Recast the lines from the one containing "The document lists, after" to the one containing "0.005901, 0.673925, -1.952560]]" as a Markdown table with the columns No. and Line, omitting blank lines.

### Available data
○ ○ ○ ○ ○ ○ ○
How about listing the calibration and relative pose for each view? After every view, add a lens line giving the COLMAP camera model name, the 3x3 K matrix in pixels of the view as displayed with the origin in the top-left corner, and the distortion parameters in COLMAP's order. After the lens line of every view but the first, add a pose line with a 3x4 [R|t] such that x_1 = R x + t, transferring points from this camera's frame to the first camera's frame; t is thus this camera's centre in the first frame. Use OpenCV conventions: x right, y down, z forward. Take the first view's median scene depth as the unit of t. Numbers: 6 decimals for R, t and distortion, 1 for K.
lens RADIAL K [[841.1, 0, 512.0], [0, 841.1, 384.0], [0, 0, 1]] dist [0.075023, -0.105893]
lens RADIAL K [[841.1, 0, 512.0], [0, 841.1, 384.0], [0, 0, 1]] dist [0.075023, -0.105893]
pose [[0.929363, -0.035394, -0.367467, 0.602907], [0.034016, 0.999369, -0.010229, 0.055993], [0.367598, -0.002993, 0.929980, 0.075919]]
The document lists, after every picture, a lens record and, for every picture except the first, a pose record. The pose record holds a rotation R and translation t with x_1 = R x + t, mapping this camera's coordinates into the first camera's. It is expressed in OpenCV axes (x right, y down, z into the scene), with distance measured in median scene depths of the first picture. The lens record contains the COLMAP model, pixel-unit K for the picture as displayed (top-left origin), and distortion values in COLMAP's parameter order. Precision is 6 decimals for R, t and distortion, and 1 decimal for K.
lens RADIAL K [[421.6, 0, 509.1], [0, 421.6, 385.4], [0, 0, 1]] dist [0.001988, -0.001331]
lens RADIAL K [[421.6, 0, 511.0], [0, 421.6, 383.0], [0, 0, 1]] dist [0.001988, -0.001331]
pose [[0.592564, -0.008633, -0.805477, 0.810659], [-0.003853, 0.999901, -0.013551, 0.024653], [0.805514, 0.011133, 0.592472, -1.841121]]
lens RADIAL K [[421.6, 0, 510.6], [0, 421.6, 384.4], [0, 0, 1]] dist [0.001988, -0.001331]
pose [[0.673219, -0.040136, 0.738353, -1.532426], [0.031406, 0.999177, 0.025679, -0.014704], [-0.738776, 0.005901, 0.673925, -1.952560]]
○ ○ ○ ○ ○ ○ ○
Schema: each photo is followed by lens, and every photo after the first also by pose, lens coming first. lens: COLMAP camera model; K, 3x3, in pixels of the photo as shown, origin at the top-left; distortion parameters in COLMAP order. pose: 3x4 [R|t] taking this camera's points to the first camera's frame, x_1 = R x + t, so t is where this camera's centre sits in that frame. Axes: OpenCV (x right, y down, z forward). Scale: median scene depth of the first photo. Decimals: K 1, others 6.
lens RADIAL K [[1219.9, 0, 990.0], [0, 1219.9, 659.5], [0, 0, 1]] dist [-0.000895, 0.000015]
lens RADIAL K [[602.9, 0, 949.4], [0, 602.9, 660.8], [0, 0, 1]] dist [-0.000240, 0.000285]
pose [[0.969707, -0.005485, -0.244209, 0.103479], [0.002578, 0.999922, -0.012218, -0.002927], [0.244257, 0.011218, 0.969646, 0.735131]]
○ ○ ○ ○ ○ ○ ○
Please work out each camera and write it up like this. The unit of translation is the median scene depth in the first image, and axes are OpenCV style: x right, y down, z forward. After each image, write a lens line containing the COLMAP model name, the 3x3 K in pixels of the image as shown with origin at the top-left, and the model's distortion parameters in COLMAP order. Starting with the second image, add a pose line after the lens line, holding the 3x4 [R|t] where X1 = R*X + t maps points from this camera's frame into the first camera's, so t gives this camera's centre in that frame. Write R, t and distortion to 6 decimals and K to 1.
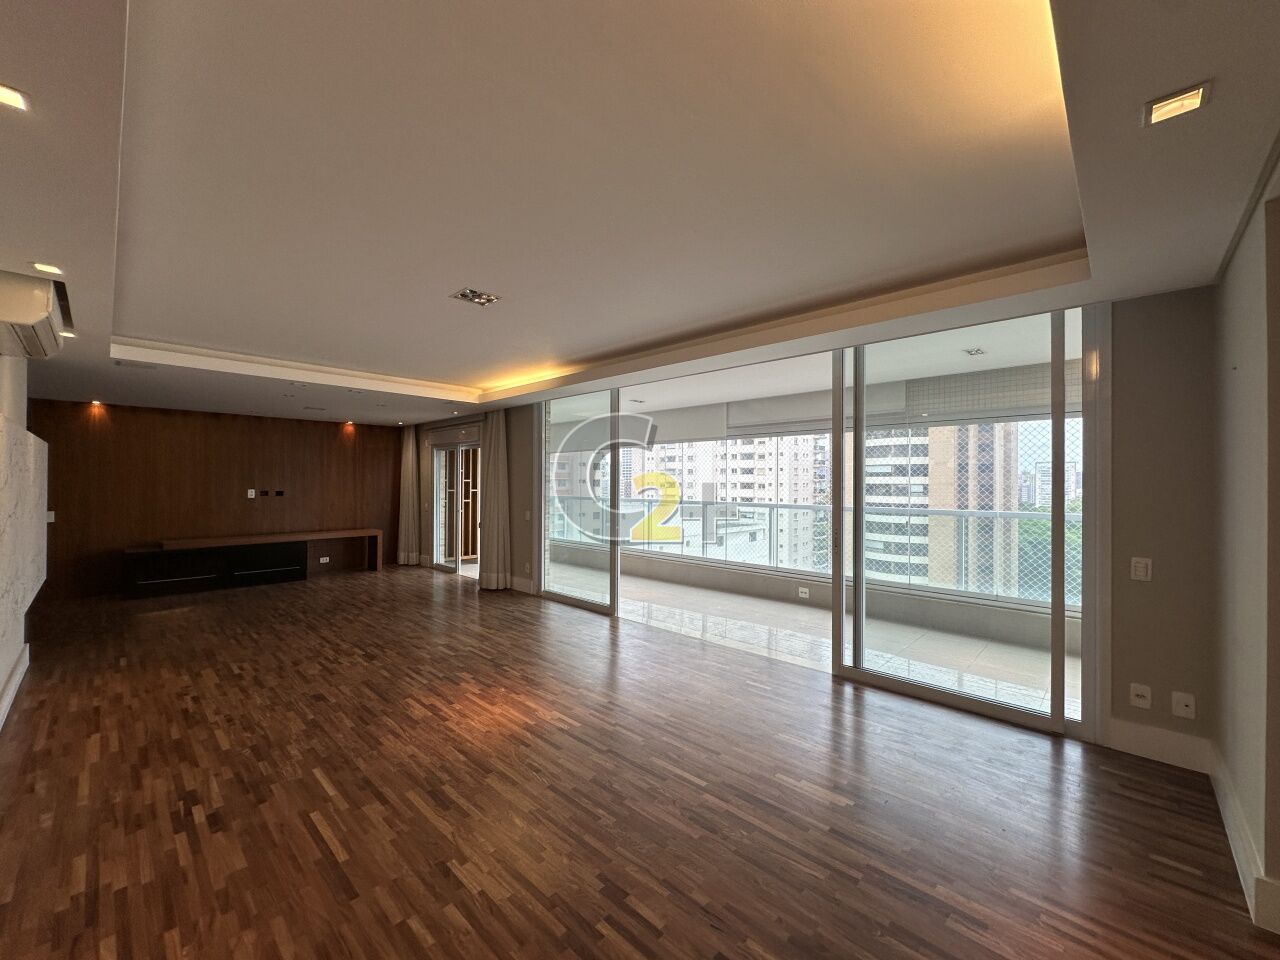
○ ○ ○ ○ ○ ○ ○
### Exercise output
| No. | Line |
|---|---|
| 1 | The document lists, after every picture, a lens record and, for every picture except the first, a pose record. The pose record holds a rotation R and translation t with x_1 = R x + t, mapping this camera's coordinates into the first camera's. It is expressed in OpenCV axes (x right, y down, z into the scene), with distance measured in median scene depths of the first picture. The lens record contains the COLMAP model, pixel-unit K for the picture as displayed (top-left origin), and distortion values in COLMAP's parameter order. Precision is 6 decimals for R, t and distortion, and 1 decimal for K. |
| 2 | lens RADIAL K [[421.6, 0, 509.1], [0, 421.6, 385.4], [0, 0, 1]] dist [0.001988, -0.001331] |
| 3 | lens RADIAL K [[421.6, 0, 511.0], [0, 421.6, 383.0], [0, 0, 1]] dist [0.001988, -0.001331] |
| 4 | pose [[0.592564, -0.008633, -0.805477, 0.810659], [-0.003853, 0.999901, -0.013551, 0.024653], [0.805514, 0.011133, 0.592472, -1.841121]] |
| 5 | lens RADIAL K [[421.6, 0, 510.6], [0, 421.6, 384.4], [0, 0, 1]] dist [0.001988, -0.001331] |
| 6 | pose [[0.673219, -0.040136, 0.738353, -1.532426], [0.031406, 0.999177, 0.025679, -0.014704], [-0.738776, 0.005901, 0.673925, -1.952560]] |